- _What is being asked_: Each record should be output exactly, with every character kept.

○ ○ ○ ○ ○

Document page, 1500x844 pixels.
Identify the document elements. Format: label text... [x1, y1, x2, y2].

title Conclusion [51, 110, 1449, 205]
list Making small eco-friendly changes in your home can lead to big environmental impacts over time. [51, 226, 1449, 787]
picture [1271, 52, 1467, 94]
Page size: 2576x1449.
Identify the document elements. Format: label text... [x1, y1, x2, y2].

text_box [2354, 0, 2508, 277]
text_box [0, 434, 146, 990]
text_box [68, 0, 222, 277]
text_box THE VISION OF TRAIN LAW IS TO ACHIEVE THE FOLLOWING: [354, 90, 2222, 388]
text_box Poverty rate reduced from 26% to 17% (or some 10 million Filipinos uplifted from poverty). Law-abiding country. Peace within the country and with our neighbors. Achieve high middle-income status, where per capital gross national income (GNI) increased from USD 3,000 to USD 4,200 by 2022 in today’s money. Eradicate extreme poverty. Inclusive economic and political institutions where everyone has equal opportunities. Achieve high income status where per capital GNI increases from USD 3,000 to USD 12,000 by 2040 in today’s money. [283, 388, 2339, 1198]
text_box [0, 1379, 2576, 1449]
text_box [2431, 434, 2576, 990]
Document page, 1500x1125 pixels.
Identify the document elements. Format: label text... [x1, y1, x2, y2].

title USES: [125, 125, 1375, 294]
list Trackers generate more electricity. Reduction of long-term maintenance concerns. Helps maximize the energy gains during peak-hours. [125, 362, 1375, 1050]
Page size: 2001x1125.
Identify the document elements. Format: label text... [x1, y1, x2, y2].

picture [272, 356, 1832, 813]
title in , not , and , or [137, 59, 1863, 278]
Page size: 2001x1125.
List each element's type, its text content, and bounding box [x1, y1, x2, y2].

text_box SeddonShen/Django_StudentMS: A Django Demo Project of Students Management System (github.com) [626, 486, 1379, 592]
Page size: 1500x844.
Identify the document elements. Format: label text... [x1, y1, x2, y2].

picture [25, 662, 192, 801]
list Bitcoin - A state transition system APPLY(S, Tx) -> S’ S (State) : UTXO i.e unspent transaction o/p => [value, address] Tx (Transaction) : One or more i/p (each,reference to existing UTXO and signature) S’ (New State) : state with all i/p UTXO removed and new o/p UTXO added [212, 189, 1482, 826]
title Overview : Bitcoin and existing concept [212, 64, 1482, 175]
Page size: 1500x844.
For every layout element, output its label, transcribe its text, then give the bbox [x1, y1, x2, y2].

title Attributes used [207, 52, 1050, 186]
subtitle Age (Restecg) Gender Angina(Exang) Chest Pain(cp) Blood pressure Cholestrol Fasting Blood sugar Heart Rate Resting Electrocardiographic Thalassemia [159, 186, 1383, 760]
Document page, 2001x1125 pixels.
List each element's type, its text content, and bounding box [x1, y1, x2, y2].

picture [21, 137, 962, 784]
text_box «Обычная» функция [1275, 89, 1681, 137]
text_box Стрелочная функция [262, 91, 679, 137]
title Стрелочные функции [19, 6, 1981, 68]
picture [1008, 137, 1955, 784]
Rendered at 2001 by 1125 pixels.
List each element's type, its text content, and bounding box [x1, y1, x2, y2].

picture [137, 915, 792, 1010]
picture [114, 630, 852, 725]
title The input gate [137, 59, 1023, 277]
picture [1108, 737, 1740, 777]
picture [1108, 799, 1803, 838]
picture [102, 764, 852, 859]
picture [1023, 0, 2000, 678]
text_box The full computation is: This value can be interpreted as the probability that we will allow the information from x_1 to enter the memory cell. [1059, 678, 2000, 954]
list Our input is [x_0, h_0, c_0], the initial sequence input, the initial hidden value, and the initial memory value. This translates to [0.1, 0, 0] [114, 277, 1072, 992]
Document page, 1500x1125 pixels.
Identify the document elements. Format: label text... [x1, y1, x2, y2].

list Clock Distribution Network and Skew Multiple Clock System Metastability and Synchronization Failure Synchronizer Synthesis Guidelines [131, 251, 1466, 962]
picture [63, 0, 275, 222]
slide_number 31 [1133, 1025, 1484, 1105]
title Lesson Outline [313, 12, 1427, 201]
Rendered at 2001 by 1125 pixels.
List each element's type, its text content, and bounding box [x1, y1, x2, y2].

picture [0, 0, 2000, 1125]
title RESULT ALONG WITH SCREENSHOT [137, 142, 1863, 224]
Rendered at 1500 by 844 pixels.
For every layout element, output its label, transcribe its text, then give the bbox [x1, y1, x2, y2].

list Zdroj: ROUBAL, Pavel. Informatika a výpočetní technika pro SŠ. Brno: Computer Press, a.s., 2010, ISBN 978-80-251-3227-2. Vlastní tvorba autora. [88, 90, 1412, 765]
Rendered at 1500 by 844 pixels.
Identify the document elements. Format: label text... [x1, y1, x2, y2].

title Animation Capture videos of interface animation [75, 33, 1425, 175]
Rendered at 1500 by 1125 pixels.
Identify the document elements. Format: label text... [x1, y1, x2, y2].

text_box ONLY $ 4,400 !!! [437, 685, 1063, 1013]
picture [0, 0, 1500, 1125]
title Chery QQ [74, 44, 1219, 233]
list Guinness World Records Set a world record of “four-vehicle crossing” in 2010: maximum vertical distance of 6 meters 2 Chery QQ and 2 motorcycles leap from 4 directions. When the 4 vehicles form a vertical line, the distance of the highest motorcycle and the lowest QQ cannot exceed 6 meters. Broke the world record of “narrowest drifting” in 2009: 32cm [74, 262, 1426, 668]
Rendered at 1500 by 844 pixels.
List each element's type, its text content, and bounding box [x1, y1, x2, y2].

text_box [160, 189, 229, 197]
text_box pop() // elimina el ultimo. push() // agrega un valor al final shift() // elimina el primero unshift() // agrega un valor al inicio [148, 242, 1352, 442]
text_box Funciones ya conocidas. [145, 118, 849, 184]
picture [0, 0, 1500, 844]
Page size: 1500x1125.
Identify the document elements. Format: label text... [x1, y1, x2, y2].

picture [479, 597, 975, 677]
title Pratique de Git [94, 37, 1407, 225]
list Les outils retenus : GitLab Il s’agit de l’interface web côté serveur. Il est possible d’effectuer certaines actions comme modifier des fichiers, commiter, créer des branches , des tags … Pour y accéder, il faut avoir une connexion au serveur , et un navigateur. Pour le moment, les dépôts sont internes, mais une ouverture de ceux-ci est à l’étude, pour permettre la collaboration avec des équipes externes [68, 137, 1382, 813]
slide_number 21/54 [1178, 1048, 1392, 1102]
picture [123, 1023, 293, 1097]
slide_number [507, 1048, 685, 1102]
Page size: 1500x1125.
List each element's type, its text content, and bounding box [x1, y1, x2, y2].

○ ○ ○ ○ ○

- _Problem solution_:
Document page, 1500x844 pixels.
Identify the document elements. Format: label text... [x1, y1, x2, y2].

title Conclusion [51, 110, 1449, 205]
list Making small eco-friendly changes in your home can lead to big environmental impacts over time. [51, 226, 1449, 787]
picture [1271, 52, 1467, 94]
Page size: 2576x1449.
Identify the document elements. Format: label text... [x1, y1, x2, y2].

text_box [2354, 0, 2508, 277]
text_box [0, 434, 146, 990]
text_box [68, 0, 222, 277]
text_box THE VISION OF TRAIN LAW IS TO ACHIEVE THE FOLLOWING: [354, 90, 2222, 388]
text_box Poverty rate reduced from 26% to 17% (or some 10 million Filipinos uplifted from poverty). Law-abiding country. Peace within the country and with our neighbors. Achieve high middle-income status, where per capital gross national income (GNI) increased from USD 3,000 to USD 4,200 by 2022 in today’s money. Eradicate extreme poverty. Inclusive economic and political institutions where everyone has equal opportunities. Achieve high income status where per capital GNI increases from USD 3,000 to USD 12,000 by 2040 in today’s money. [283, 388, 2339, 1198]
text_box [0, 1379, 2576, 1449]
text_box [2431, 434, 2576, 990]
Document page, 1500x1125 pixels.
Identify the document elements. Format: label text... [x1, y1, x2, y2].

title USES: [125, 125, 1375, 294]
list Trackers generate more electricity. Reduction of long-term maintenance concerns. Helps maximize the energy gains during peak-hours. [125, 362, 1375, 1050]
Page size: 2001x1125.
Identify the document elements. Format: label text... [x1, y1, x2, y2].

picture [272, 356, 1832, 813]
title in , not , and , or [137, 59, 1863, 278]
Page size: 2001x1125.
List each element's type, its text content, and bounding box [x1, y1, x2, y2].

text_box SeddonShen/Django_StudentMS: A Django Demo Project of Students Management System (github.com) [626, 486, 1379, 592]
Page size: 1500x844.
Identify the document elements. Format: label text... [x1, y1, x2, y2].

picture [25, 662, 192, 801]
list Bitcoin - A state transition system APPLY(S, Tx) -> S’ S (State) : UTXO i.e unspent transaction o/p => [value, address] Tx (Transaction) : One or more i/p (each,reference to existing UTXO and signature) S’ (New State) : state with all i/p UTXO removed and new o/p UTXO added [212, 189, 1482, 826]
title Overview : Bitcoin and existing concept [212, 64, 1482, 175]
Page size: 1500x844.
For every layout element, output its label, transcribe its text, then give the bbox [x1, y1, x2, y2].

title Attributes used [207, 52, 1050, 186]
subtitle Age (Restecg) Gender Angina(Exang) Chest Pain(cp) Blood pressure Cholestrol Fasting Blood sugar Heart Rate Resting Electrocardiographic Thalassemia [159, 186, 1383, 760]
Document page, 2001x1125 pixels.
List each element's type, its text content, and bounding box [x1, y1, x2, y2].

picture [21, 137, 962, 784]
text_box «Обычная» функция [1275, 89, 1681, 137]
text_box Стрелочная функция [262, 91, 679, 137]
title Стрелочные функции [19, 6, 1981, 68]
picture [1008, 137, 1955, 784]
Rendered at 2001 by 1125 pixels.
List each element's type, its text content, and bounding box [x1, y1, x2, y2].

picture [137, 915, 792, 1010]
picture [114, 630, 852, 725]
title The input gate [137, 59, 1023, 277]
picture [1108, 737, 1740, 777]
picture [1108, 799, 1803, 838]
picture [102, 764, 852, 859]
picture [1023, 0, 2000, 678]
text_box The full computation is: This value can be interpreted as the probability that we will allow the information from x_1 to enter the memory cell. [1059, 678, 2000, 954]
list Our input is [x_0, h_0, c_0], the initial sequence input, the initial hidden value, and the initial memory value. This translates to [0.1, 0, 0] [114, 277, 1072, 992]
Document page, 1500x1125 pixels.
Identify the document elements. Format: label text... [x1, y1, x2, y2].

list Clock Distribution Network and Skew Multiple Clock System Metastability and Synchronization Failure Synchronizer Synthesis Guidelines [131, 251, 1466, 962]
picture [63, 0, 275, 222]
slide_number 31 [1133, 1025, 1484, 1105]
title Lesson Outline [313, 12, 1427, 201]
Rendered at 2001 by 1125 pixels.
List each element's type, its text content, and bounding box [x1, y1, x2, y2].

picture [0, 0, 2000, 1125]
title RESULT ALONG WITH SCREENSHOT [137, 142, 1863, 224]
Rendered at 1500 by 844 pixels.
For every layout element, output its label, transcribe its text, then give the bbox [x1, y1, x2, y2].

list Zdroj: ROUBAL, Pavel. Informatika a výpočetní technika pro SŠ. Brno: Computer Press, a.s., 2010, ISBN 978-80-251-3227-2. Vlastní tvorba autora. [88, 90, 1412, 765]
Rendered at 1500 by 844 pixels.
Identify the document elements. Format: label text... [x1, y1, x2, y2].

title Animation Capture videos of interface animation [75, 33, 1425, 175]
Rendered at 1500 by 1125 pixels.
Identify the document elements. Format: label text... [x1, y1, x2, y2].

text_box ONLY $ 4,400 !!! [437, 685, 1063, 1013]
picture [0, 0, 1500, 1125]
title Chery QQ [74, 44, 1219, 233]
list Guinness World Records Set a world record of “four-vehicle crossing” in 2010: maximum vertical distance of 6 meters 2 Chery QQ and 2 motorcycles leap from 4 directions. When the 4 vehicles form a vertical line, the distance of the highest motorcycle and the lowest QQ cannot exceed 6 meters. Broke the world record of “narrowest drifting” in 2009: 32cm [74, 262, 1426, 668]
Rendered at 1500 by 844 pixels.
List each element's type, its text content, and bounding box [x1, y1, x2, y2].

text_box [160, 189, 229, 197]
text_box pop() // elimina el ultimo. push() // agrega un valor al final shift() // elimina el primero unshift() // agrega un valor al inicio [148, 242, 1352, 442]
text_box Funciones ya conocidas. [145, 118, 849, 184]
picture [0, 0, 1500, 844]
Page size: 1500x1125.
Identify the document elements. Format: label text... [x1, y1, x2, y2].

picture [479, 597, 975, 677]
title Pratique de Git [94, 37, 1407, 225]
list Les outils retenus : GitLab Il s’agit de l’interface web côté serveur. Il est possible d’effectuer certaines actions comme modifier des fichiers, commiter, créer des branches , des tags … Pour y accéder, il faut avoir une connexion au serveur , et un navigateur. Pour le moment, les dépôts sont internes, mais une ouverture de ceux-ci est à l’étude, pour permettre la collaboration avec des équipes externes [68, 137, 1382, 813]
slide_number 21/54 [1178, 1048, 1392, 1102]
picture [123, 1023, 293, 1097]
slide_number [507, 1048, 685, 1102]
Page size: 1500x1125.
List each element's type, its text content, and bounding box [x1, y1, x2, y2].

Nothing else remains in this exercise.